RiskTech Forum

Chartis & EY: Tackling Financial Crime Through Integrated Risk And Compliance

Posted: 2 March 2015  |  Source: Chartis

Leading financial institutions (FIs) are rethinking their organizational structures to manage financial crime risk more effectively. The integration and alignment of risk and compliance functions will be crucial if the financial services sector is to address the broader sources of financial crime risk and tightening regulation to which it is exposed today.

FIs are becoming exposed to increasingly sophisticated techniques used by organized criminals, who target vulnerabilities that are opening up as large volumes of customers perform multiple transactions across multiple channels. Cyber threats are one part of the equation, but FIs are grappling with criminals who often target a number of different internal and external channels. In addition, they must monitor traders, sanctions and watch-lists, and deal with the
proliferating numbers of smaller financial crimes, all the while managing tightened budgets.

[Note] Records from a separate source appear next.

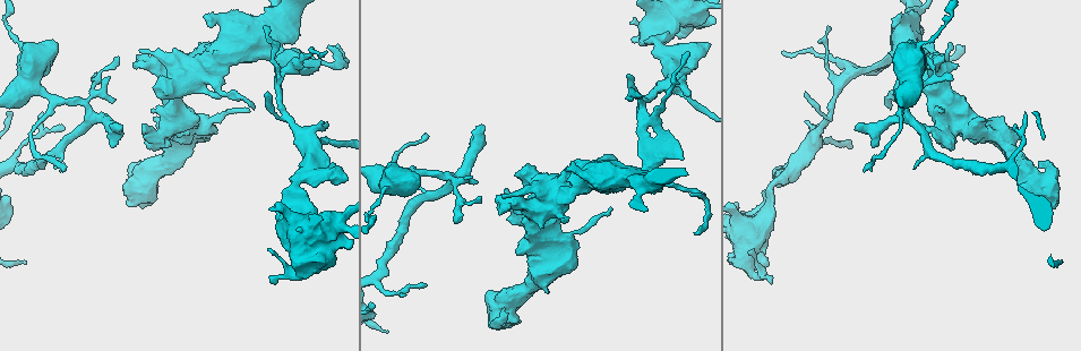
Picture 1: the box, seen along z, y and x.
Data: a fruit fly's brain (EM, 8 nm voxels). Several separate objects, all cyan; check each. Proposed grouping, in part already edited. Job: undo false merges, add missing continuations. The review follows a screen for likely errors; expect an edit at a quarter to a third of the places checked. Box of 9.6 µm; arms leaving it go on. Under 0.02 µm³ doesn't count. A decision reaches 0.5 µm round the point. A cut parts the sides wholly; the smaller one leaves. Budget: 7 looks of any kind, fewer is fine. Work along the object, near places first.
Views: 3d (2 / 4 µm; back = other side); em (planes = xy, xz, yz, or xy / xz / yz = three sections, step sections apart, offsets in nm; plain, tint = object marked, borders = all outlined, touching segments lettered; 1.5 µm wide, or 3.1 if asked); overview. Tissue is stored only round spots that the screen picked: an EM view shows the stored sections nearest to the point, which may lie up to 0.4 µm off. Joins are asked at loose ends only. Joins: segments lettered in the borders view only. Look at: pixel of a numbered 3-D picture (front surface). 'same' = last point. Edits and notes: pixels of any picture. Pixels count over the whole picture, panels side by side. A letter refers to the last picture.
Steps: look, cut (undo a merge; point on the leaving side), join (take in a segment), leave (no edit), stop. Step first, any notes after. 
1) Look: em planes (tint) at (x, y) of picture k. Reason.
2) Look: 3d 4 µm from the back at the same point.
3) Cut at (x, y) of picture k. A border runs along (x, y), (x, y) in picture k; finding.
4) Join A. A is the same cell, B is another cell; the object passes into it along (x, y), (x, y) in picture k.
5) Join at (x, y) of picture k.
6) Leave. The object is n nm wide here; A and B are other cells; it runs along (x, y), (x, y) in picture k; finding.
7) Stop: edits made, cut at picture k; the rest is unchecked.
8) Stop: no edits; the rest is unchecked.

At the same time, the sector is facing a significant compliance burden as regulation of its practices continues to tighten, and as customers and investors demand greater transparency and integrity from financial dealings. The introduction of the Foreign Account Tax Compliance Act (FATCA) in the US this year – as well as the subsequent intergovernmental agreements (IGA) to follow – is just one such signal of international intent to make FIs more accountable for risk and compliance management on behalf of their customers. In addition, the operational costs of financial crime risk management are rising: the monitoring of the multitude of channels is proving to be increasingly expensive for firms in terms of expertise and the establishment of Financial Crime Risk Management (FCRM) Systems.

There have been several recent cases of large FIs being fined by regulators and reproached in the media for failures in their anti-money laundering (AML) and sanctions monitoring controls, too. Given that such financial crime is fundamental to the operations of terrorists, drug traffickers and corrupt political regimes, FIs simply cannot afford to risk the reputational damage inflicted by such compliance failures.